AUTHOR=Li Xiaozhi , Meng Yutong TITLE=SUMOylation Regulator-Related Molecules Can Be Used as Prognostic Biomarkers for Glioblastoma JOURNAL=Frontiers in Cell and Developmental Biology VOLUME=9 YEAR=2021 URL=https://www.frontiersin.org/journals/cell-and-developmental-biology/articles/10.3389/fcell.2021.658856 DOI=10.3389/fcell.2021.658856 ISSN=2296-634X ABSTRACT=Introduction

SUMOylation is one of the post-translational modifications. The relationship between the expression of SUMOylation regulators and the prognosis of glioblastoma is not quite clear.

Materials and Methods

The single nucleotide variant data, the transcriptome data, and survival information were acquired from The Cancer Genome Atlas, Gene Expression Omnibus, and cBioportal database. Wilcoxon test was used to analyze differentially expressed genes between glioblastoma and normal brain tissues. Gene set enrichment analysis was conducted to find the possible functions. One risk scoring model was built by the least absolute shrinkage and selection operator Cox regression. Kaplain–Meier survival curves and receiver operating characteristic curves were applied to evaluate the effectiveness of the model in predicting the prognosis of glioblastoma.

Results

Single-nucleotide variant mutations were found in SENP7, SENP3, SENP5, PIAS3, RANBP2, USPL1, SENP1, PIAS2, SENP2, and PIAS1. Moreover, UBE2I, UBA2, PIAS3, and SENP1 were highly expressed in glioblastoma, whereas PIAS1, RANBP2, SENP5, and SENP2 were downregulated in glioblastoma.
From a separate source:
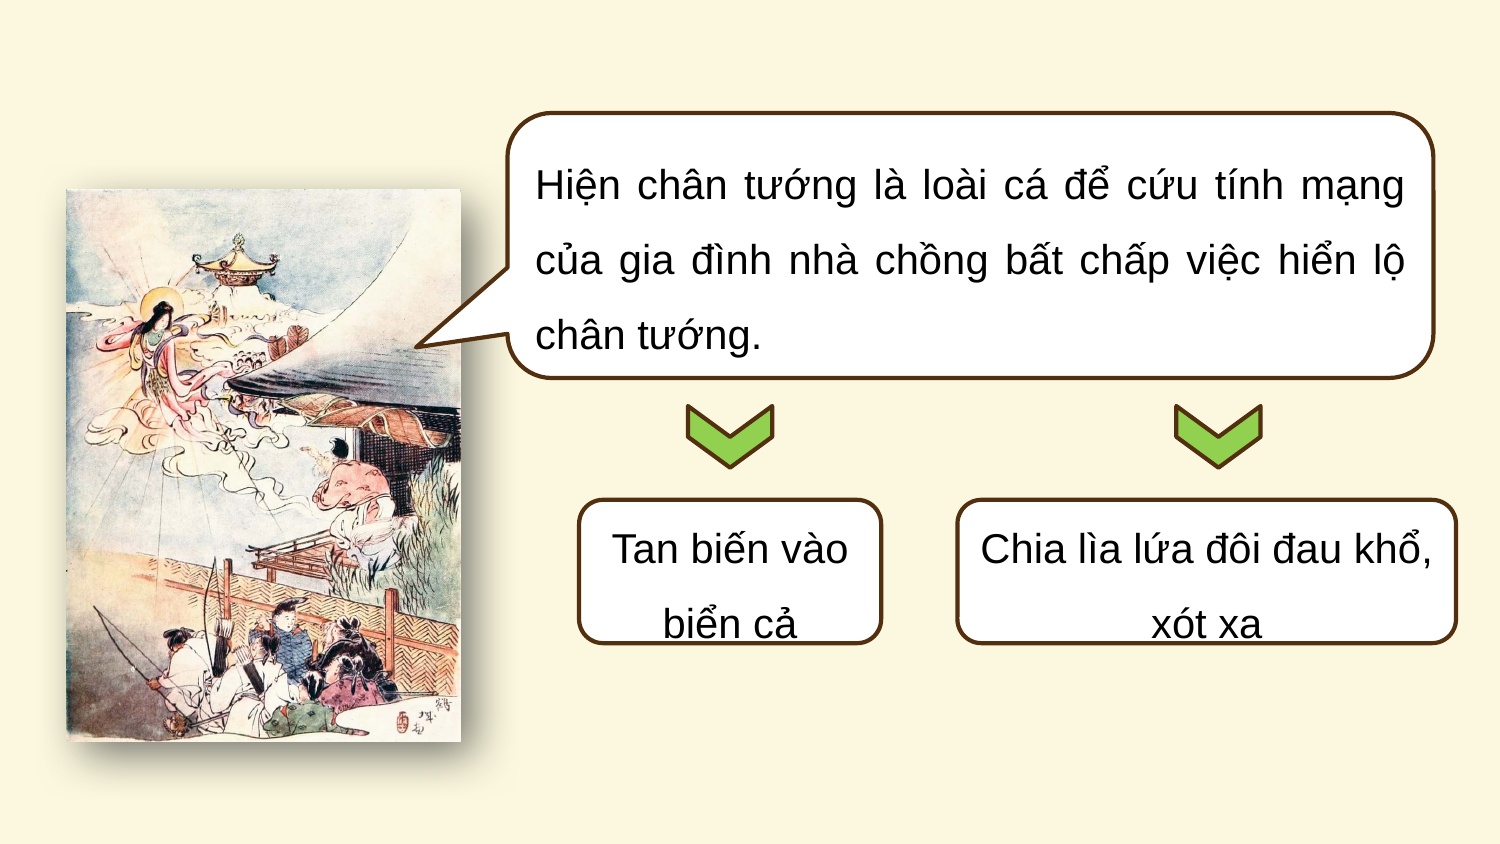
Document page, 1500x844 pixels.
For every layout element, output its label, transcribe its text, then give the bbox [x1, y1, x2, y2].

Functional enrichment analysis showed that the SUMOylation regulators of glioblastoma might involve cell cycle, DNA replication, and other functions. A prognostic model of glioblastoma was constructed based on SUMOylation regulator-related molecules (ATF7IP, CCNB1IP1, and LBH). Kaplain–Meier survival curves and receiver operating characteristic curves showed that the model had a strong ability to predict the overall survival of glioblastoma.

Conclusion

This study analyzed the expression of 15 SUMOylation regulators in glioblastoma. The risk assessment model was constructed based on the SUMOylation regulator-related genes, which had a strong predictive ability for the overall survival of patients with glioblastoma. It might provide targets for the study of the relationship between SUMOylation and glioblastoma.